**THE TASK**
Reproduce, word for word, the part of the items that opens with the line containing "Rank the series" and closes with the line containing "col_1, col_2", including both of those lines.

**DATA SUPPLIED**
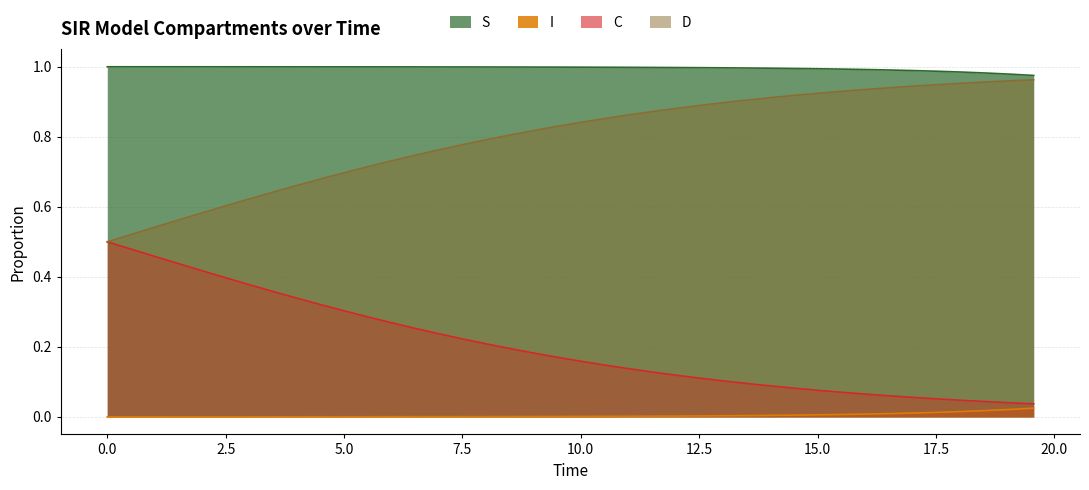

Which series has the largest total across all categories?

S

...

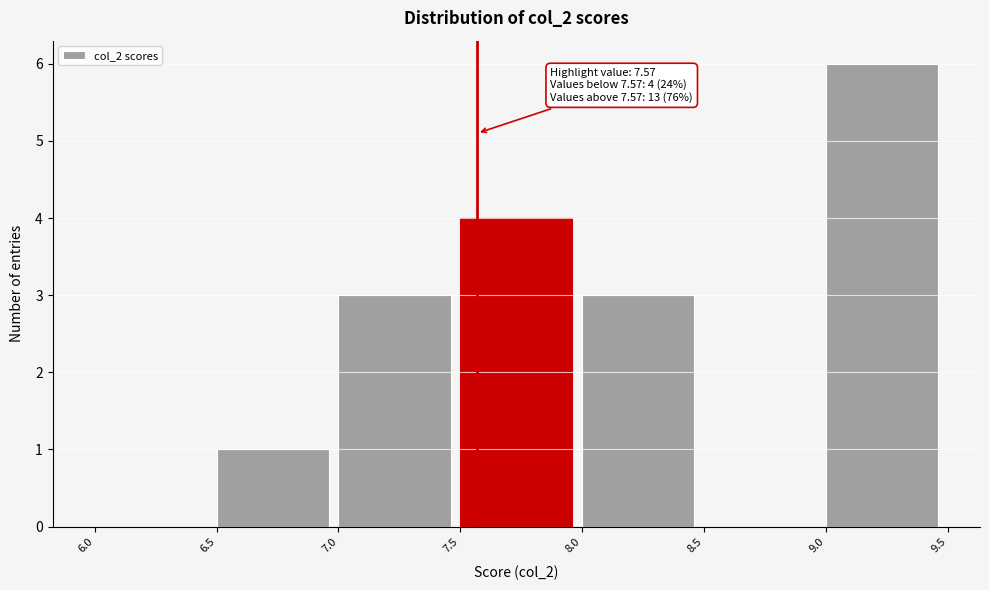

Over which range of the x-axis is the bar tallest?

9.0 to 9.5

---

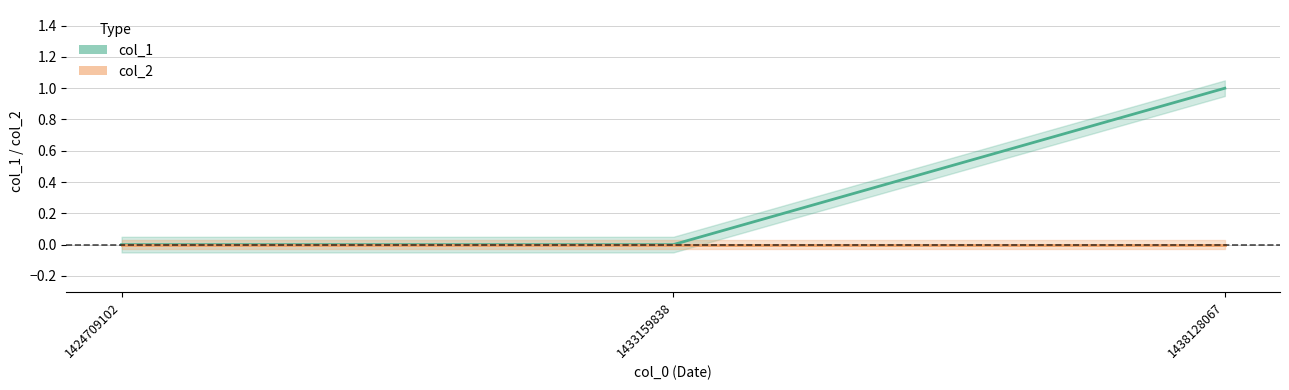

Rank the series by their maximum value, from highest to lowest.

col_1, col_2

**TASK ANSWER**
Rank the series by their maximum value, from highest to lowest.

col_1, col_2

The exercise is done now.